Exercise brief
Whichever lines of the entries hold the word "turned" should be identified and copied.

=== Section Start ===

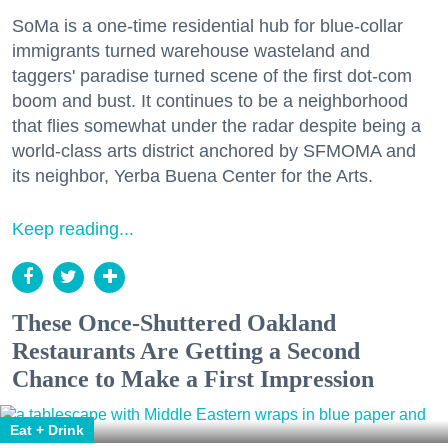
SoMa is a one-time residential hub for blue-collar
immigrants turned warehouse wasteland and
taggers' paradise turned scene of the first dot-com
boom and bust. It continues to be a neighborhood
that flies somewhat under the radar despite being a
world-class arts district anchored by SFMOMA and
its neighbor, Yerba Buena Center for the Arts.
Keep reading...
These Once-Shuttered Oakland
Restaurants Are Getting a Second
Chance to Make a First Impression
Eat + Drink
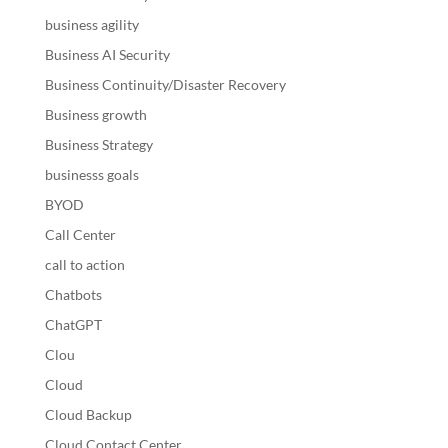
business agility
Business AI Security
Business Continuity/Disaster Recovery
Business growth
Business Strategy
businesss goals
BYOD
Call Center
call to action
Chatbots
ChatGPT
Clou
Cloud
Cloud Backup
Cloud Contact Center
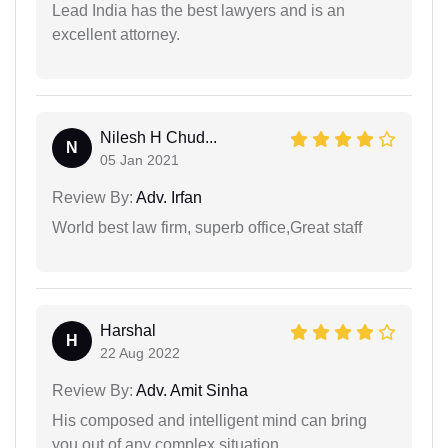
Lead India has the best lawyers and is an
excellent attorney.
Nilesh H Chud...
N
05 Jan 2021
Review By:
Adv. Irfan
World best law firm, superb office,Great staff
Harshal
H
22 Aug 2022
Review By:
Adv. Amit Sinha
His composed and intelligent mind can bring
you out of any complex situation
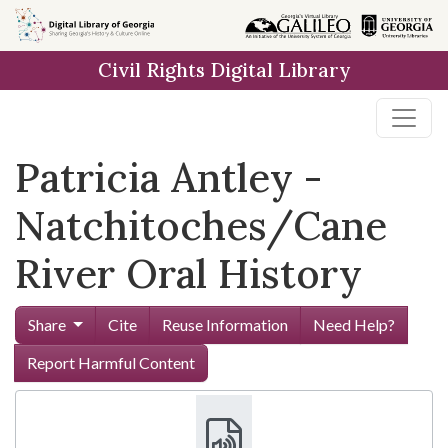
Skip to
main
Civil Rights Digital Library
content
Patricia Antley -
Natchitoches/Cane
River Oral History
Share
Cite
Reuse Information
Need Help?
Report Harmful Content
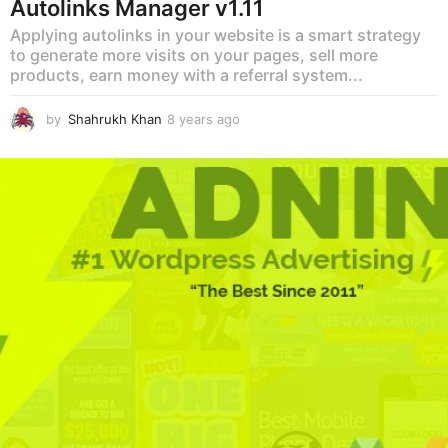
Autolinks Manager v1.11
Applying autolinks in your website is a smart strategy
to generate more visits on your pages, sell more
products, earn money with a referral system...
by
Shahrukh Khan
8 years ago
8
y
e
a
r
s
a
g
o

=== Section End ===
=== Section Start ===

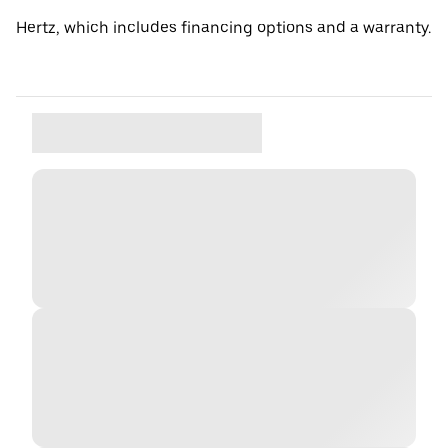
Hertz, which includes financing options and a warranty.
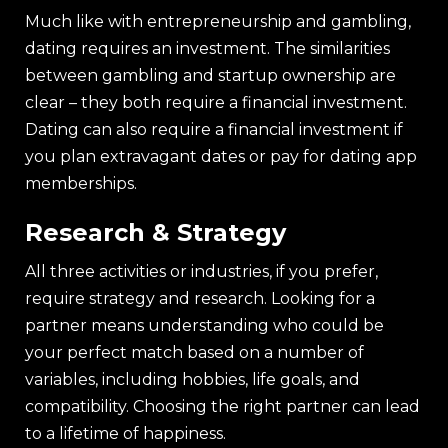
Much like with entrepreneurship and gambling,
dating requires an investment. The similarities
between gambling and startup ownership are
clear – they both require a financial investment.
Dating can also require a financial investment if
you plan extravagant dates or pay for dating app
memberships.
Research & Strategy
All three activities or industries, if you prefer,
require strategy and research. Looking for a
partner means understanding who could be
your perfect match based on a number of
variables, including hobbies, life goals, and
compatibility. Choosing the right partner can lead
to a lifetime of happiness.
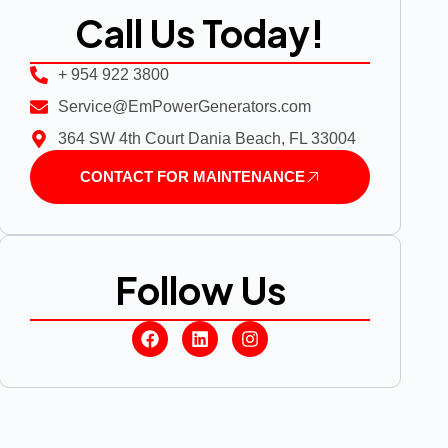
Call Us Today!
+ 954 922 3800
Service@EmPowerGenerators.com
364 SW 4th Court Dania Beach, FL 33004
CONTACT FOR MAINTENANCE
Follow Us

=== Section End ===
=== Section Start ===

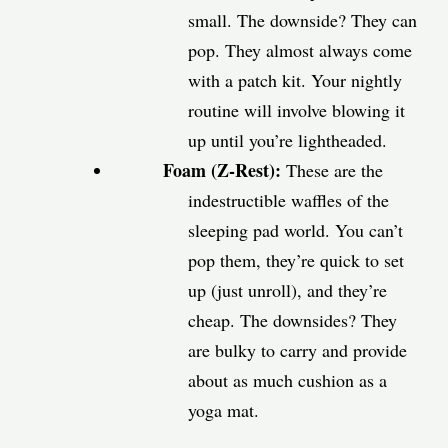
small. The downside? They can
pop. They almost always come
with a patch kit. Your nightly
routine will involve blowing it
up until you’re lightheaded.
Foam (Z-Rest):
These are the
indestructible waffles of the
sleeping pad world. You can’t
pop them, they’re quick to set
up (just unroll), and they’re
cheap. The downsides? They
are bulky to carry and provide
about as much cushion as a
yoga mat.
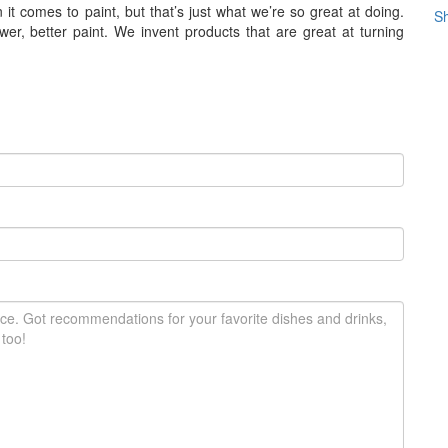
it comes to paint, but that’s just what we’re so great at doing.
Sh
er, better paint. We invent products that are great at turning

=== Section End ===

Exercise response
immigrants turned warehouse wasteland and
taggers' paradise turned scene of the first dot-com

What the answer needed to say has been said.